这不是巫女第一次和‘神明’交谈,她仰起头,露出温婉的笑来:“恩,能这样和你说话,我很开心。”
“你很饥饿。”
巫女的肚子适时发出咕噜噜的声音,她低下头,微微红了脸颊。
“土地上没有产出,天空又不下雨。”土地咒灵问道,“我作为‘神明’没有给予你们半点东西,为什么不怨?”
巫女看着面前的神龛:“我们没有给予你任何供奉,有什么资格要求你馈赠我们呢?”
“那你又为何对我祈祷?”土地咒灵又问道。
巫女抬头看着他:“因为,神明没有信徒的话,不是会消失吗?”村民们天天嚷着要敬重土地神,但实际上会来神龛这里清扫和祈祷的人,只有巫女一个。
土地咒灵:……
这还真的是,第一次听说。
神明依靠人类的信仰而存活吗?土地咒灵不清楚,他知道自己是咒灵不是神明,不过他的存在的确是因为人类的畏惧心,却并非信仰。而且诞生之后就是独立的个体,不需要人类继续供奉他也能存在。
仔细想想,某些方面和神明是很相像,只是神明庇护人类,而他……咒灵的本能是想要听到人类的悲鸣。
心中逐渐升起一点恶趣味。
“你要被活祭了,知道吗?”土地咒灵笑嘻嘻的对她说道,“村民们认为最近的灾难都是因为没有祭祀的原因,他们要你成为祭品,恢复他们以往的生活。”
巫女怔住了,她呆呆的看着土地咒灵,低下头思索了许久,最后问道:“那仓介是不是就不用挨饿了?”
土地咒灵嘴角的笑淡了,他歪着头:“恩,或许会哦。”也或许,不会。
谁知道路什么时候会通,天什么时候会下雨呢。
但不管怎么样,那都和祭祀没有半点关系。
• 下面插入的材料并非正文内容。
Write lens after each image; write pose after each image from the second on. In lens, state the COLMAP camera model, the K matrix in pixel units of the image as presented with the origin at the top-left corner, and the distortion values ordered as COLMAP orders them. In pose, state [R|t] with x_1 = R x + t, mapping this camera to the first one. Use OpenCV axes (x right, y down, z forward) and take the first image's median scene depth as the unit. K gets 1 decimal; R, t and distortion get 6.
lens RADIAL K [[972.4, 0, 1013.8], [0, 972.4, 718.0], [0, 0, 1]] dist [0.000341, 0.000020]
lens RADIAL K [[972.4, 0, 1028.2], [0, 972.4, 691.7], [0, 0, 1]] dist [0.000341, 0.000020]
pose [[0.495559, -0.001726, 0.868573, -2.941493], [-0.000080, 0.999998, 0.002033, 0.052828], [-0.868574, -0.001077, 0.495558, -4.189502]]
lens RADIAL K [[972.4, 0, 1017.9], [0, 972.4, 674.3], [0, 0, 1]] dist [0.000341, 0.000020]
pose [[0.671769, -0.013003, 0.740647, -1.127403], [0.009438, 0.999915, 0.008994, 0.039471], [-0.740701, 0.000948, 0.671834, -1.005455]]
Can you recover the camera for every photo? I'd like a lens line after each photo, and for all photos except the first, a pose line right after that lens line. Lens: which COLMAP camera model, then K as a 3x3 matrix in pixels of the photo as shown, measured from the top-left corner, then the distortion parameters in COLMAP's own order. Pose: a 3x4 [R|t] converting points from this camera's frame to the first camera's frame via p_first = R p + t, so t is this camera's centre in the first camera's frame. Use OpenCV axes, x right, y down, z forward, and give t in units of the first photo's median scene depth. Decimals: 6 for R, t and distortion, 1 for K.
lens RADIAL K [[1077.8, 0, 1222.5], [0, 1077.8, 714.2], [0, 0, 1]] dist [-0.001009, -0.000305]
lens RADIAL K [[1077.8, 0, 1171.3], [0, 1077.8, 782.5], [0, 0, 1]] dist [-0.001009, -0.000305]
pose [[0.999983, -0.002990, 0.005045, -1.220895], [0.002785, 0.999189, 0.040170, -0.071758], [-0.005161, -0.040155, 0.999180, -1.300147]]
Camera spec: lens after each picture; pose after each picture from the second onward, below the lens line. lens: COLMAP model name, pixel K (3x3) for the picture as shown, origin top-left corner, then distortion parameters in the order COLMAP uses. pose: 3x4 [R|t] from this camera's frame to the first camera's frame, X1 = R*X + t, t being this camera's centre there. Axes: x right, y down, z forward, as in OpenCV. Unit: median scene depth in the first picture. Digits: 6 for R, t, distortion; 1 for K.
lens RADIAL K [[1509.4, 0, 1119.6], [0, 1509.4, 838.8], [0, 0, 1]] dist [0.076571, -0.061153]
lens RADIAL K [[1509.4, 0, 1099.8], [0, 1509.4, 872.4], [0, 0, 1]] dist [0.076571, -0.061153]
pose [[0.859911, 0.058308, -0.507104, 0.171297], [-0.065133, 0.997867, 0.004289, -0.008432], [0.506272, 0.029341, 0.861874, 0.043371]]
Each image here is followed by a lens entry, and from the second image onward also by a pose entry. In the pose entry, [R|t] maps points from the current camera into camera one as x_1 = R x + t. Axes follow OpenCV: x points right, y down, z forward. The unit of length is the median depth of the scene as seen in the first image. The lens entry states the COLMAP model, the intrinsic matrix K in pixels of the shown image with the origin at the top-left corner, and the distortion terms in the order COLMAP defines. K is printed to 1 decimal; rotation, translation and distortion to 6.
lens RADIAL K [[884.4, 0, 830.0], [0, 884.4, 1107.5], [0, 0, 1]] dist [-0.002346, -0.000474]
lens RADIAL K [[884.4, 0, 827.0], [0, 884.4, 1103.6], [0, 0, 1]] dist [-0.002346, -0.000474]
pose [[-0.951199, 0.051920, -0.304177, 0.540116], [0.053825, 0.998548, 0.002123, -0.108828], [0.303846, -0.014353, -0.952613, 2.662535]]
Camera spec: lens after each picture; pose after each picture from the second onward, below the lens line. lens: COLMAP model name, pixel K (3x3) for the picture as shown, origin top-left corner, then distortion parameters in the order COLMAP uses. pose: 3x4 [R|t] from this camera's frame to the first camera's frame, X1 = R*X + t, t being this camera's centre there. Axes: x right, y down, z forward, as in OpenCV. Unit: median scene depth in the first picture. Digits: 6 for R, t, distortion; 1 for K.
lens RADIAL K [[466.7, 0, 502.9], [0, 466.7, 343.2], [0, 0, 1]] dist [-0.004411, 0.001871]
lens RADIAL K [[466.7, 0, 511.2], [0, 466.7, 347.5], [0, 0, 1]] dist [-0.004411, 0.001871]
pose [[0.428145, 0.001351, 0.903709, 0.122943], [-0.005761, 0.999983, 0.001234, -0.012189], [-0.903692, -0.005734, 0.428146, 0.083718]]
当然,他不会说。
他就想看着巫女迷茫的往前走,直到生死关头会怎么选择。这是一个蠢丫头,从九年前第一次见到她的时候,土地咒灵就知道这是个很蠢的丫头。
说什么都信,尤其相信他这个咒灵。
就因为他一句‘神明只会和巫女聊天’的话,这个蠢丫头就不知道从哪里找到一套陈旧肮脏的巫女服,缝缝补补穿了那么多年。
但在面对生死的时候,人总不能还那么蠢吧。
巫女站起身,看到了向着自己跑过来的一群村妇们,回头看向土地咒灵:“你会消失吗?”
“不会。”
巫女笑了,转身向着村妇们走过去,伸出了自己的手。
土地咒灵远远的看着几个女人将她捆的结结实实,拖拽着带走了,嗤笑一声:“愚蠢的人类。”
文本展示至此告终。